As a chef salt is something that features in nearly every one of my dishes, even dessert. It gets our taste buds going and sharpens the flavour of food. Good seasoning is one of the most important skills any good cook needs to master.
But there is more to salt than just something we sprinkle on our chips.
Firstly I’d like to talk about the kinds of salt available. The most common salts you will find are table salt, rock salt and sea salt. There are other kinds such as black salt and Himalayan pink salt but you won’t often find these on the super market shelves so we won’t be touching on those today.
Table salt is the most common. Free flowing, and cheap it’s an obvious choice. However being heavily processed it is stripped of any other minerals like magnesium and often has an anti-clumping additive added, as opposed to sea salt which is minimally processed. Often just simply being sea water that has been evaporated off over heat or even just left out in the heat of the sun. This means that the salt is actually more than just pure sodium chloride, such as table salt, but a mixture of sodium chloride and as many as 30 other essential minerals.
These extra minerals can give sea salts a sweeter and tangy taste, as opposed to the often acrid, harsh taste of the refined and processed table salt. Flavour wise there is just no comparison between table salt and a good sea salt like Maldon or Cornish. Also I feel sea salt has a stronger, more pronounced salty taste, meaning you use less of it.

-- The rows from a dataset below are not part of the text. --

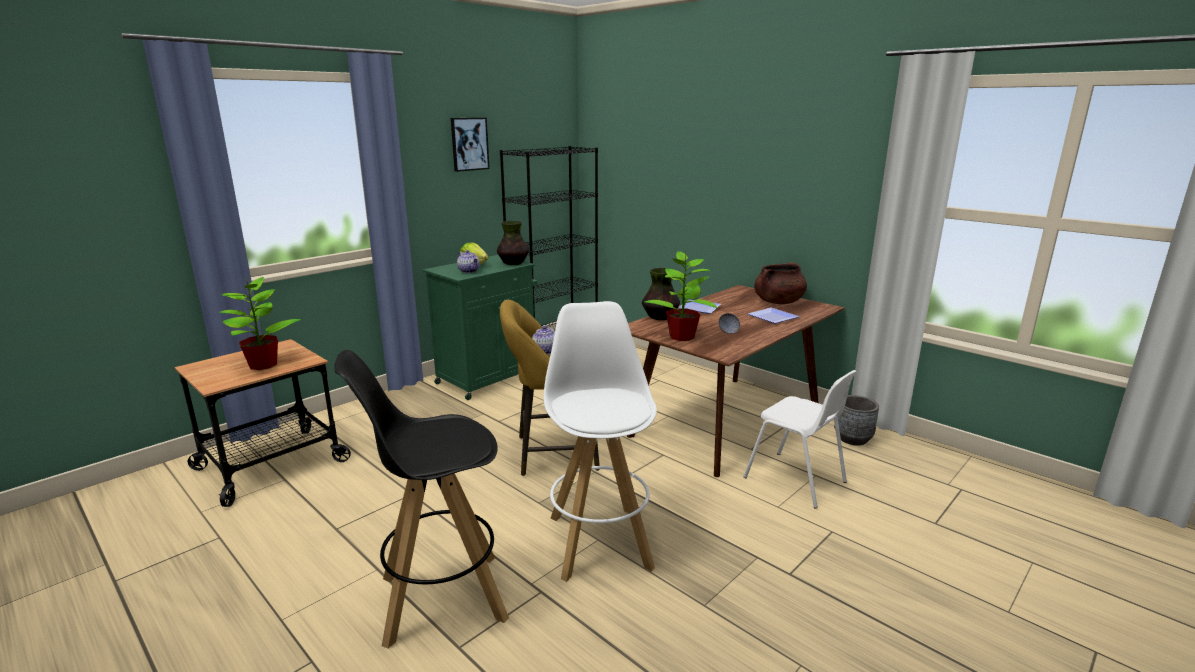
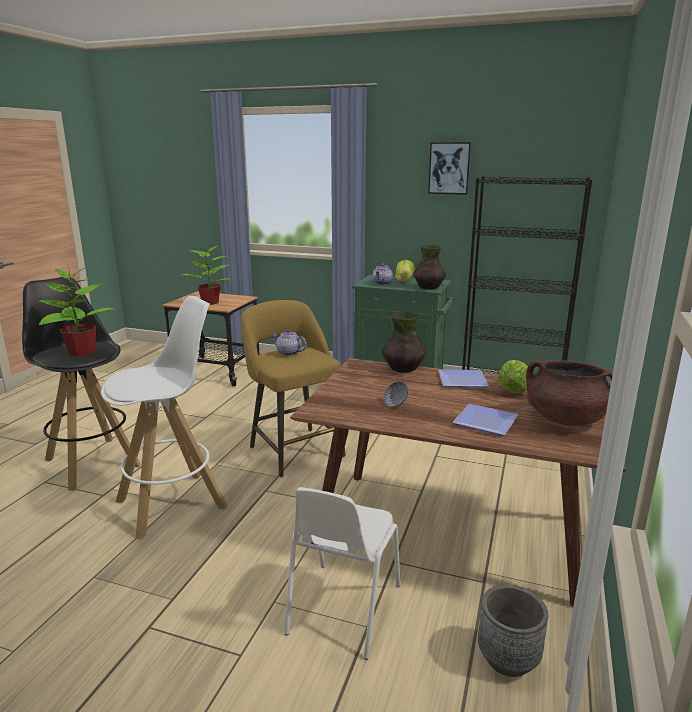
camera: 65 degrees right, 0 degrees up
potted plant [645,251,717,341] -> potted plant moved to [39,267,116,356]
none -> lettuce [498,360,528,393]

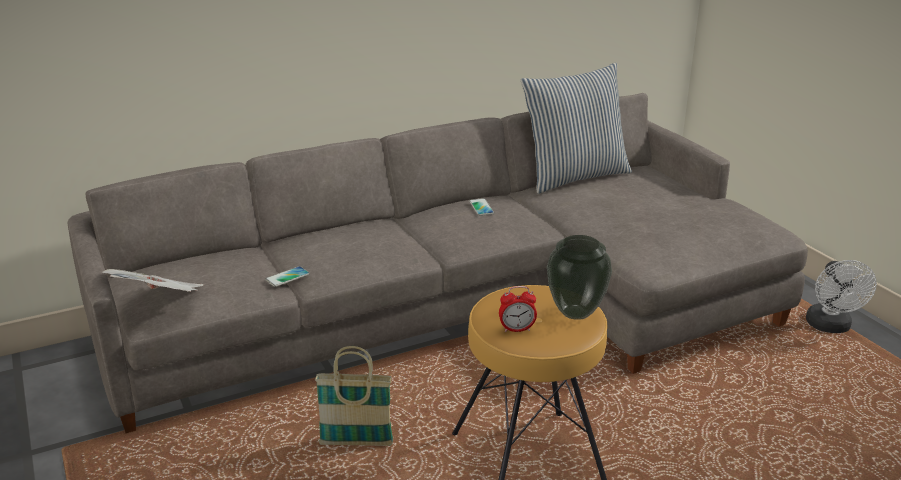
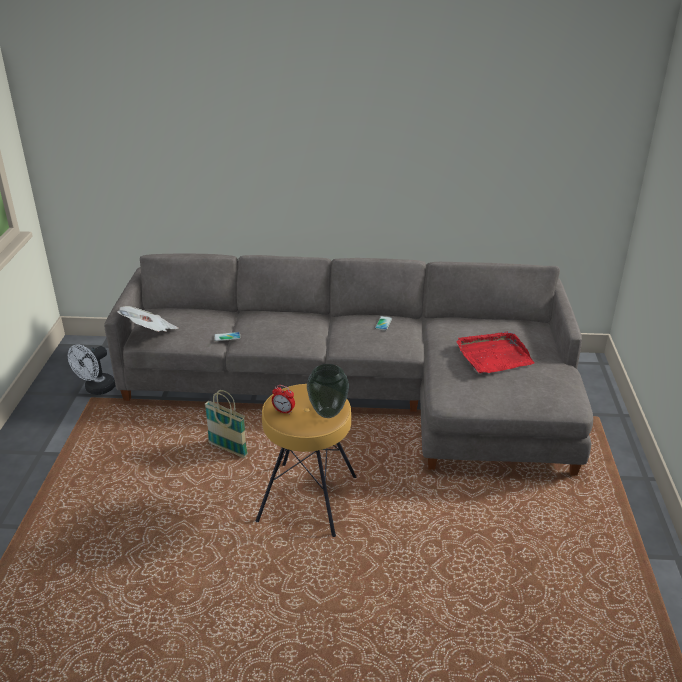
camera: 30 degrees right, 5 degrees up
pillow [521,63,632,194] -> none
white fan [806,260,877,333] -> white fan moved to [68,344,116,395]
none -> red tray [456,332,535,373]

This of course though is all personal preference, as with any ingredient in cooking, you should use what you enjoy to eat, regardless of what other people say you should!
Another bonus to sea salt, particularly the Maldon and Cornish varieties, is the texture. Due to the slow evaporation of the water, sea salts are often formed of large soft crystals, which are perfect to finish food, crumbled between the fingers they are as much there for texture as seasoning.
However, even with the extra minerals sea salt is still sodium chloride, just like table salt, meaning we should all be aware of how much we consume, due to the associated health risks with all forms of salt.
Salt whether table or sea salt, isn’t just there to season, it also has the great many other uses, one of which is the effect of reducing bitterness in food. This is particularly useful in stock and sauce making, homemade stocks sometimes have a slight bitterness to them. Many peoples first choice would be to sweeten the stock with sugar. But salt is much more effective at this, it’s more a case of suppression of bitterness than increasing sweetness.
A great way to show this is to take some dark chocolate, over 70% works best, and sprinkle with a small amount of salt before eating. You should notice a sweeter taste to the chocolate. You can also add a pinch of salt to tonic water for the same effect, the water on its own is very bitter, but as you add more salt the bitterness lessens considerably.
Salts other useful skill is the fact that it removes water from fruit and vegetables, this is called degorging. Cucumbers, tomatoes and aubergines are the most common to degorge, a few minutes sprinkled with salt pulls out lots of the water, intensifying the flavour and firming the flesh.
This technique is brilliant when making coleslaw, sprinkle the onion, cabbage and carrot with salt, leave for an hour or so, wash with fresh water and then dress with mayo as usual. This degorging stops the coleslaw turning watery after a few hours.
Degorging also works wonders with fish, lightly salting white fish such as cod and haddock pulls out the water from the fish, firming up the flesh and stopping too much water releasing when it is cooked. This is particularly useful when battering fish. Simply sprinkle with the salt, leave for twenty or so minutes and then wash off with plenty of cold water and pat dry with a paper towel and cook!
So although too much salt is no good for anyone, it does still deserve its place on everyone’s kitchen shelf, and not just for sprinkling on chips!